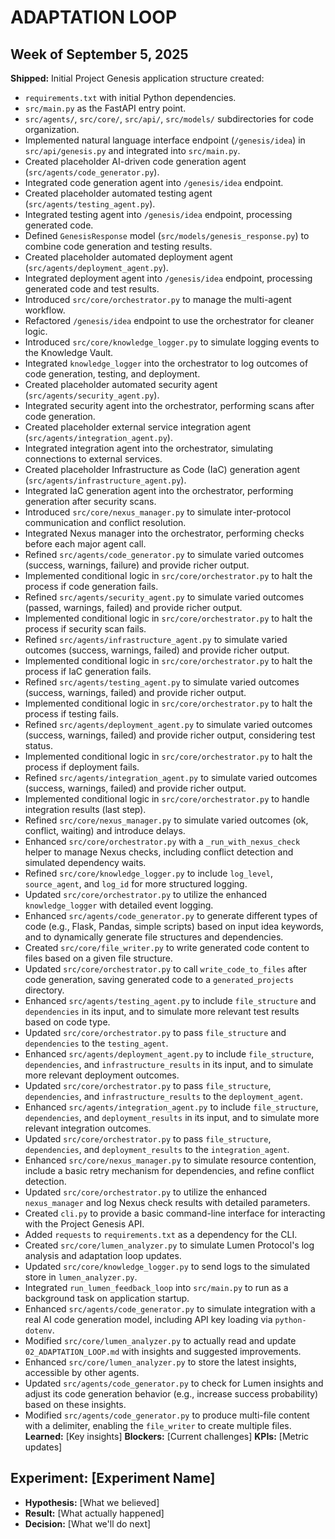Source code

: # ADAPTATION LOOP

## Week of September 5, 2025
**Shipped:** Initial Project Genesis application structure created:
- `requirements.txt` with initial Python dependencies.
- `src/main.py` as the FastAPI entry point.
- `src/agents/`, `src/core/`, `src/api/`, `src/models/` subdirectories for code organization.
- Implemented natural language interface endpoint (`/genesis/idea`) in `src/api/genesis.py` and integrated into `src/main.py`.
- Created placeholder AI-driven code generation agent (`src/agents/code_generator.py`).
- Integrated code generation agent into `/genesis/idea` endpoint.
- Created placeholder automated testing agent (`src/agents/testing_agent.py`).
- Integrated testing agent into `/genesis/idea` endpoint, processing generated code.
- Defined `GenesisResponse` model (`src/models/genesis_response.py`) to combine code generation and testing results.
- Created placeholder automated deployment agent (`src/agents/deployment_agent.py`).
- Integrated deployment agent into `/genesis/idea` endpoint, processing generated code and test results.
- Introduced `src/core/orchestrator.py` to manage the multi-agent workflow.
- Refactored `/genesis/idea` endpoint to use the orchestrator for cleaner logic.
- Introduced `src/core/knowledge_logger.py` to simulate logging events to the Knowledge Vault.
- Integrated `knowledge_logger` into the orchestrator to log outcomes of code generation, testing, and deployment.
- Created placeholder automated security agent (`src/agents/security_agent.py`).
- Integrated security agent into the orchestrator, performing scans after code generation.
- Created placeholder external service integration agent (`src/agents/integration_agent.py`).
- Integrated integration agent into the orchestrator, simulating connections to external services.
- Created placeholder Infrastructure as Code (IaC) generation agent (`src/agents/infrastructure_agent.py`).
- Integrated IaC generation agent into the orchestrator, performing generation after security scans.
- Introduced `src/core/nexus_manager.py` to simulate inter-protocol communication and conflict resolution.
- Integrated Nexus manager into the orchestrator, performing checks before each major agent call.
- Refined `src/agents/code_generator.py` to simulate varied outcomes (success, warnings, failure) and provide richer output.
- Implemented conditional logic in `src/core/orchestrator.py` to halt the process if code generation fails.
- Refined `src/agents/security_agent.py` to simulate varied outcomes (passed, warnings, failed) and provide richer output.
- Implemented conditional logic in `src/core/orchestrator.py` to halt the process if security scan fails.
- Refined `src/agents/infrastructure_agent.py` to simulate varied outcomes (success, warnings, failed) and provide richer output.
- Implemented conditional logic in `src/core/orchestrator.py` to halt the process if IaC generation fails.
- Refined `src/agents/testing_agent.py` to simulate varied outcomes (success, warnings, failed) and provide richer output.
- Implemented conditional logic in `src/core/orchestrator.py` to halt the process if testing fails.
- Refined `src/agents/deployment_agent.py` to simulate varied outcomes (success, warnings, failed) and provide richer output, considering test status.
- Implemented conditional logic in `src/core/orchestrator.py` to halt the process if deployment fails.
- Refined `src/agents/integration_agent.py` to simulate varied outcomes (success, warnings, failed) and provide richer output.
- Implemented conditional logic in `src/core/orchestrator.py` to handle integration results (last step).
- Refined `src/core/nexus_manager.py` to simulate varied outcomes (ok, conflict, waiting) and introduce delays.
- Enhanced `src/core/orchestrator.py` with a `_run_with_nexus_check` helper to manage Nexus checks, including conflict detection and simulated dependency waits.
- Refined `src/core/knowledge_logger.py` to include `log_level`, `source_agent`, and `log_id` for more structured logging.
- Updated `src/core/orchestrator.py` to utilize the enhanced `knowledge_logger` with detailed event logging.
- Enhanced `src/agents/code_generator.py` to generate different types of code (e.g., Flask, Pandas, simple scripts) based on input idea keywords, and to dynamically generate file structures and dependencies.
- Created `src/core/file_writer.py` to write generated code content to files based on a given file structure.
- Updated `src/core/orchestrator.py` to call `write_code_to_files` after code generation, saving generated code to a `generated_projects` directory.
- Enhanced `src/agents/testing_agent.py` to include `file_structure` and `dependencies` in its input, and to simulate more relevant test results based on code type.
- Updated `src/core/orchestrator.py` to pass `file_structure` and `dependencies` to the `testing_agent`.
- Enhanced `src/agents/deployment_agent.py` to include `file_structure`, `dependencies`, and `infrastructure_results` in its input, and to simulate more relevant deployment outcomes.
- Updated `src/core/orchestrator.py` to pass `file_structure`, `dependencies`, and `infrastructure_results` to the `deployment_agent`.
- Enhanced `src/agents/integration_agent.py` to include `file_structure`, `dependencies`, and `deployment_results` in its input, and to simulate more relevant integration outcomes.
- Updated `src/core/orchestrator.py` to pass `file_structure`, `dependencies`, and `deployment_results` to the `integration_agent`.
- Enhanced `src/core/nexus_manager.py` to simulate resource contention, include a basic retry mechanism for dependencies, and refine conflict detection.
- Updated `src/core/orchestrator.py` to utilize the enhanced `nexus_manager` and log Nexus check results with detailed parameters.
- Created `cli.py` to provide a basic command-line interface for interacting with the Project Genesis API.
- Added `requests` to `requirements.txt` as a dependency for the CLI.
- Created `src/core/lumen_analyzer.py` to simulate Lumen Protocol's log analysis and adaptation loop updates.
- Updated `src/core/knowledge_logger.py` to send logs to the simulated store in `lumen_analyzer.py`.
- Integrated `run_lumen_feedback_loop` into `src/main.py` to run as a background task on application startup.
- Enhanced `src/agents/code_generator.py` to simulate integration with a real AI code generation model, including API key loading via `python-dotenv`.
- Modified `src/core/lumen_analyzer.py` to actually read and update `02_ADAPTATION_LOOP.md` with insights and suggested improvements.
- Enhanced `src/core/lumen_analyzer.py` to store the latest insights, accessible by other agents.
- Updated `src/agents/code_generator.py` to check for Lumen insights and adjust its code generation behavior (e.g., increase success probability) based on these insights.
- Modified `src/agents/code_generator.py` to produce multi-file content with a delimiter, enabling the `file_writer` to create multiple files.
**Learned:** [Key insights]
**Blockers:** [Current challenges]
**KPIs:** [Metric updates]

## Experiment: [Experiment Name]
- **Hypothesis:** [What we believed]
- **Result:** [What actually happened]
- **Decision:** [What we'll do next]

◆ ◆ ◆ ◆ ◆

Directions for this task:
Tell how many lines of the listing include the word "dependency", replying with nothing but the number.

Task response:
2